BALDWIN: Laura and Douglas and Mitchell, thank you all very much.

ROSENBERGER: Thank you very much.

REISS: Thank you.

BALDWIN: Coming up next, we're going to stay on some of these themes.

Thank you.

We will talk Defense Secretary James Mattis saying that North Korea's latest missile test does not bring the U.S. closer to war. So what is the next step here? We will talk to a man who used to serve in Mattis' role. Former Defense Secretary William Cohen joins me live.

Stay with me.



BALDWIN: Welcome back. You're watching CNN. I'm Brooke Baldwin.

Just in, Defense Secretary James Mattis made his first comments since North Korea's launched its most far-reaching missile yet. Secretary Mattis calling it -- quote -- "a provocation and a serious escalation," but he also said this in an audio-only recording.

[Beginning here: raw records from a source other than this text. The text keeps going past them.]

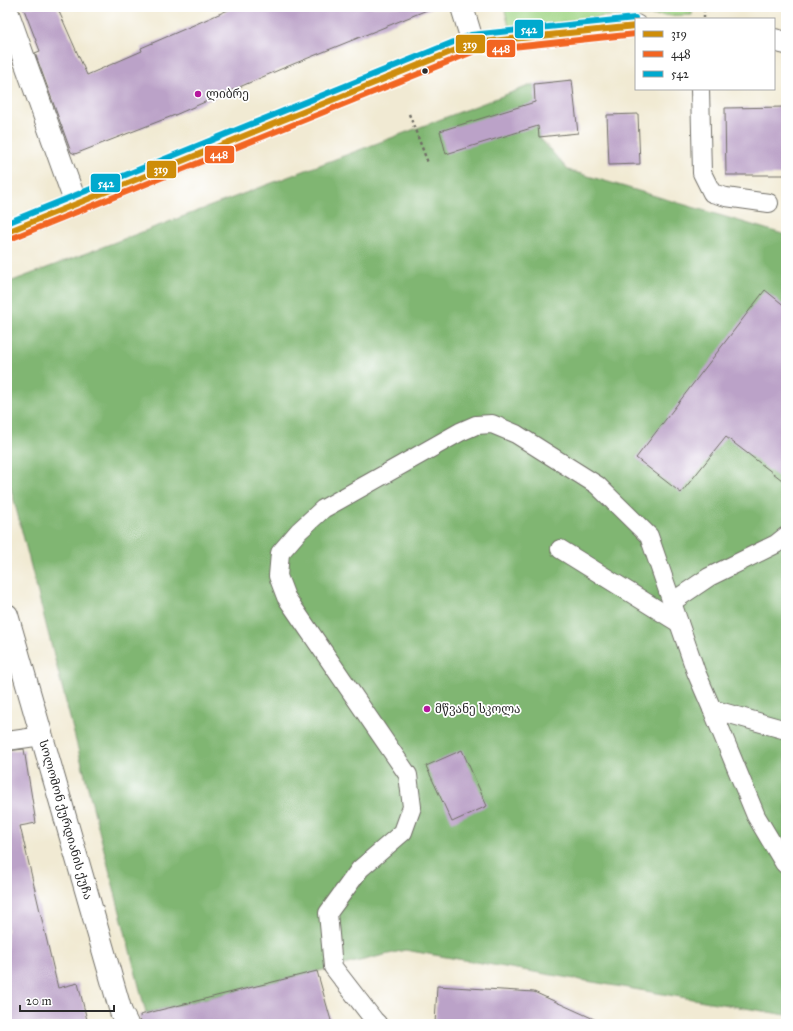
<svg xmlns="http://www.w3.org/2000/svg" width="793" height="1031" font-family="'IM FELL Great Primer','Noto Serif Georgian',serif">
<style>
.green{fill:#a1d585;stroke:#668058}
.forest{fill:#80b672;stroke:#56704e}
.building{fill:#bba2c8}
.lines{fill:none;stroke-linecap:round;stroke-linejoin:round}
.lane-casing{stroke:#706e66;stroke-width:20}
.street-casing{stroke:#706e66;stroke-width:24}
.secondary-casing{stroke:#706e66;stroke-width:24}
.path{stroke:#706e66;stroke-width:2.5;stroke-dasharray:3 3;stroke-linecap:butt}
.lane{stroke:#fff;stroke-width:18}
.street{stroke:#fff;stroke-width:22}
.secondary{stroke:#fff;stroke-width:22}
.bus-1-casing{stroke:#fff;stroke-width:9}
.bus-2-casing{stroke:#fff;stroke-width:9}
.bus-3-casing{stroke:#fff;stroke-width:9}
.bus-1{stroke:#ce8d09;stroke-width:6}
.bus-2{stroke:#f26522;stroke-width:6}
.bus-3{stroke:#00a9ce;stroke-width:6}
.bus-dot{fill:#2b2b2b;stroke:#fff;stroke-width:1.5}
.poi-dot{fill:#b5179e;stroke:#fff;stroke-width:1.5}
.labels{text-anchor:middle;stroke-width:3.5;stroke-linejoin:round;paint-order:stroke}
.poi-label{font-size:12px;fill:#2b2b2b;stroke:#fff;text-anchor:start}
.street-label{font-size:12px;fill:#2b2b2b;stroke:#fff}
.line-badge{stroke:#fff;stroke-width:1.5}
.badge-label{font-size:11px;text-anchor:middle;font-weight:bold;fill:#fff}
</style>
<rect width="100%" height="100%" fill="#fff"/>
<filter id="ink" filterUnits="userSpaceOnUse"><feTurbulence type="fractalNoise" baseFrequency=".025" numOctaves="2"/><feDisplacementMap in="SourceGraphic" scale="8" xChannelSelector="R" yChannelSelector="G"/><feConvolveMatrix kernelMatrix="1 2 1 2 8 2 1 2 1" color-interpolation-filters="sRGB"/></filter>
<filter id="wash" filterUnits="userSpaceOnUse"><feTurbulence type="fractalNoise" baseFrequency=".012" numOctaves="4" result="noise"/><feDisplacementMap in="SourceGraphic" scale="16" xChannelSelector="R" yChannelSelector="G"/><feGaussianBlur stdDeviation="0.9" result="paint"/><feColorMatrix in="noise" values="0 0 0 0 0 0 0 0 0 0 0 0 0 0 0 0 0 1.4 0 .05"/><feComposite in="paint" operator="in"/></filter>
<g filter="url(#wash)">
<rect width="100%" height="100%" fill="#f1ead3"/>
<path class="green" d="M504,7H692V15L607,16L510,30Z"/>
<path class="forest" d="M534,84L539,137L568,170L786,235V1015L405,950L146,1013L7,473V283Z"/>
<g id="blocks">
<g class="building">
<path d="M23,7H57L87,75L142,51L141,48L235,7H432V8L281,69L175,115L75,154L71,152L35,53L40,51Z"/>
<path d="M572,80L578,133L539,137L538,126L446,154L440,131L535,102L534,84Z"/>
<path d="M786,107V175H726L725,108Z"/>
<path d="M638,114L640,164L609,165L607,115Z"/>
<path d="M765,290L786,307V483L726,437L681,493L636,458Z"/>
<path d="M24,749L36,823L20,826L58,988L78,983L88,1024H7V751Z"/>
<path d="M462,750L487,806L452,822L426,766Z"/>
<path d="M317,971L332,1024H141L140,1015Z"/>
<path d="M437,986L534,992L605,1024H435Z"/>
</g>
</g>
</g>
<g filter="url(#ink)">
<use href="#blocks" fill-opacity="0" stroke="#706e66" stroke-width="1"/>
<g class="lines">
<g class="lane-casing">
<g id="lane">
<path d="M700,89L702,173L712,193L726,197L769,203"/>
<path d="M560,549L679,623"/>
<path d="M672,602L709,577L776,544L786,536"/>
<path d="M712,709L756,816L784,863L786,865"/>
<path d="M7,741L42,736"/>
<path d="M378,1024L374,1020L333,967L328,913L360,869L403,832L412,807L408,775L286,597L278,576L280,553L299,531L323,509L460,432L476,425L492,424L516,434L597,485L649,536L696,672L712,709L786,730"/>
</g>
</g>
<g class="street-casing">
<g id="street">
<path d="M7,11L76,204"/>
<path id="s1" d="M7,615L121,1012L127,1024"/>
</g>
</g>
<g class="secondary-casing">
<g id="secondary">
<path d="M462,7L473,43"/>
<path d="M774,40L786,43"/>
<path d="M7,232L473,43L636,26"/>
</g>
</g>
<g class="path">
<path d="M704,18V7"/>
<path d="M409,114L428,163"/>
</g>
<use href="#lane" class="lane"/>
<use href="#street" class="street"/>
<use href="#secondary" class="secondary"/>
<g class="bus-1-casing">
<path id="bus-1" d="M7,232L473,43L636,26"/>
</g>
<g class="bus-2-casing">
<path id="bus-2" d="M10,239L475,51L636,34"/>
</g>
<g class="bus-3-casing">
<path id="bus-3" d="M7,223L471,35L635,18"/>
</g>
<use href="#bus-1" class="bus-1"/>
<use href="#bus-2" class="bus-2"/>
<use href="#bus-3" class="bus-3"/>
</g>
</g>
<circle class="bus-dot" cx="425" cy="71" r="3.5"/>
<g class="poi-dot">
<circle cx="198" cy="94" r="4"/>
<circle cx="427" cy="709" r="4"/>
</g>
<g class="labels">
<g class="poi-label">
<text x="206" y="98">ლიბრე</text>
<text x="435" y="713">მწვანე სკოლა</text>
</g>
<g class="street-label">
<text dy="4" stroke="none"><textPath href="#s1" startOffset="213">სოლომონ ქურდიანის ქუჩა</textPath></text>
</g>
</g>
<g class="line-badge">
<rect x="514" y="19" width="30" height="20" rx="4" fill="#00a9ce"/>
<rect x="455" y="34" width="31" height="20" rx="4" fill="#ce8d09"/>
<rect x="486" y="39" width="30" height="19" rx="4" fill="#f26522"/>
<rect x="204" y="145" width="31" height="19" rx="4" fill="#f26522"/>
<rect x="146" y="160" width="31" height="19" rx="4" fill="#ce8d09"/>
<rect x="90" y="173" width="31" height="20" rx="4" fill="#00a9ce"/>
</g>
<g class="badge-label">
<text x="529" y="33">542</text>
<text x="470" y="48">319</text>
<text x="501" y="52">448</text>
<text x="219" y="158">448</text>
<text x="161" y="173">319</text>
<text x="106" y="187">542</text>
</g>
<rect width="793" height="1031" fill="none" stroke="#fff" stroke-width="24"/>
<rect x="635" y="18" width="140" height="72" fill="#ffffff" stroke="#aaaaaa"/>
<rect x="643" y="31" width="20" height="6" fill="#ce8d09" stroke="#aaaaaa"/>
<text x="671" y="38" font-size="12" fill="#2b2b2b">319</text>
<rect x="643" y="51" width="20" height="6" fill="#f26522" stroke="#aaaaaa"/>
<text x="671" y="58" font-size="12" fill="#2b2b2b">448</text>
<rect x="643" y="71" width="20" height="6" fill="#00a9ce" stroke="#aaaaaa"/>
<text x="671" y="78" font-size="12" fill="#2b2b2b">542</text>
<path d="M20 1005v6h94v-6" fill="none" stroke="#2b2b2b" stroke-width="2"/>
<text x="26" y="1005" font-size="12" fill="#2b2b2b" stroke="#ffffff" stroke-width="3" paint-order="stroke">20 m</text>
</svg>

JAMES MATTIS, U.S. SECRETARY OF DEFENSE: I do not believe this capability in itself brings us closer to war, because the president's been very clear and the secretary of state's been very clear that we are leading with diplomatic and economic efforts.

The military remains ready, in accordance with our alliance with Japan, with Korea. We stand ready to provide options, if they are necessary. But this is a purely diplomatically led, with economic sanctions and buttressed by the military, position that we're taking right now.


BALDWIN: Joining me now, former Senator, Congressman William Cohen, who was also the secretary of defense in the Clinton administration. He leads The Cohen Group, a global consulting firm.

So, Secretary Cohen, a pleasure. Welcome.


BALDWIN: Sol, we just heard the words from Secretary Mattis, saying he doesn't think this move by North Korea will bring us closer to war.

To you, sir, what do you think it would take to bring apart some sort of U.S. military action?

COHEN: Well, it would take some action on the part of the North Koreans to attack our forces either in Korea, our ally Japan, or to try and launch a missile that would attack the United States.

But I think what Secretary Mattis is doing is trying to tamp down somewhat the implications contained in President Trump's tweet about serious consequences are going to flow.

You can read that in economic terms, diplomatic terms, but you can also read it in military terms.